Em nossa política, quase tudo serve de chiste. Um dos mais famosos, e mais lamentáveis, nascido nos tempos sombrios da ditadura no Brasil, refere-se ao enunciado pelo qual se dizia que as esquerdas só se uniam na cadeia.
Gostando ou não, infelizmente, havia naquilo um fundo de verdade; aliás, vindo de mentes conservadoras, ele deveria ter sido levado a sério pelas esquerdas, ou, melhor, por aqueles que se consideram progressistas.
Mas por que me lembrei disso agora?
Por conta de uma guerra de narrativas produzidas em torno do último 31 de março. Aliás, não me lembro de tanta repercussão dessa data anteriormente. Em geral, as mentes progressistas – em débito com os assassinados, os torturados, os exilados, os perseguidos, os censurados durante o período da ditadura militar – deixavam passar a data sem maiores tributos às vítimas daquele regime recheado de crueldades.
Mas Bolsonaro nos tirou do conforto. Como todos sabem, na semana anterior ao 31 de março, ele pediu às Forças Armadas que comemorassem o golpe, ao qual ele e seus iguais chamam de revolução.
Pronto. Aquele pedido do presidente foi como um tapa em nossa cara. Foi como dizer: “Progressistas, uni-vos!”.
E nos unimos, independentemente se próximos de partidos e tendências políticas, ou fora disso tudo. O que nos moveu foi a honestidade em torno da verdade de nossa história. Foi nossa inconformidade com o ataque feito ao estado de direito.
Assim, Bolsonaro, um ícone da direita brasileira, que já começa a derreter este país, conforme preconiza a Revista Veja, no alto de sua capa desta semana, fará um grande trabalho à memória de nosso país. Na realidade, já está fazendo: unir os progressistas em torno de bandeiras que lhes são gerais e caras, com ênfase a tudo que se refere ao golpe de 64.
De pronto, nas redes sociais, surgiu uma interessante proposta, aderida espontaneamente por muita gente: vestir algo preto no dia 31 de março para demonstrar o luto e o tributo à memória das vítimas da ditadura.
A partir dessa mensagem, a guerra ideológica das narrativas da história que fazemos foi se avolumando. De última hora, muitos atos foram convocados nos mais diversos lugares do país. Quase todos se colocaram sob o mesmo lema: “Ditadura Nunca Mais”, em evidente alusão ao título do livro “Anos de Chumbo: Brasil Nunca Mais”, de Paulo Evaristo Arns, publicado em julho de 1985, ou seja, logo após o lançamento de “Vai Passar”, música ícone que marca o final da ditadura, lançada por Chico Buarque em 1984.

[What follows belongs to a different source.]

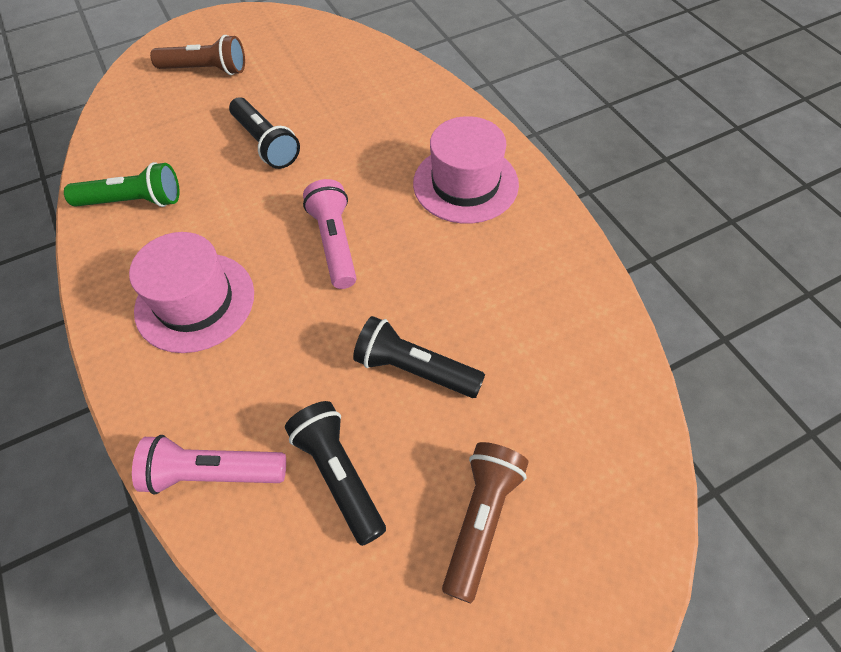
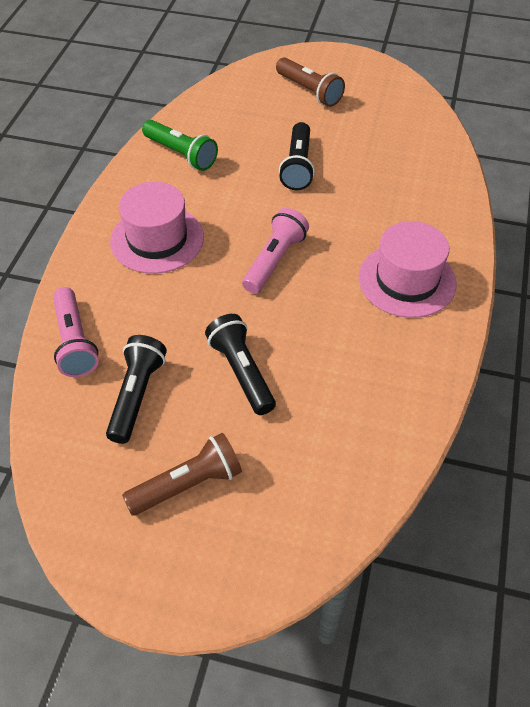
camera: 40 degrees right, 5 degrees down
pink flashlight [132,435,286,495] -> pink flashlight turned 150 degrees counterclockwise [53,287,99,377]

No plano local, a UFMT, mais especificamente no Saguão do Instituto de Linguagens e da Faculdade Comunicação e Artes, foi realizado um ato com o mesmo objetivo. Dele, participaram professores, estudantes, artistas, comunidade… para cantar e contar direito a história que a direita brasileira quer entortar, escondendo das novas gerações sua dimensão maligna, repleta de mortes, de exílios, de torturas…
Dessa forma, acredito que, a cada novo ano, quando as águas de março já estiverem fechando o verão, esses atos voltarão a ocorrer. E é necessário, pois nossa juventude pouco sabe sobre o tema; e sem compreendê-lo, corre-se o risco dos farsantes tentarem fazer fixar nas mentes das novas gerações inverdades sobre essas páginas infelizes de nossa sangrenta história.
Pior: se ignorarmos a realidade de nossa história, ventos estranhos e contrários à liberdade podem encontrar facilidade para entrar por nossas janelas e portas.
Esse retrocesso não pode ser permitido.
Ditatura nunca mais!
ROBERTO BOAVENTURA DA SILVA SÁ é professor de Literatura na UFMT e doutor em Jornalismo pela USP.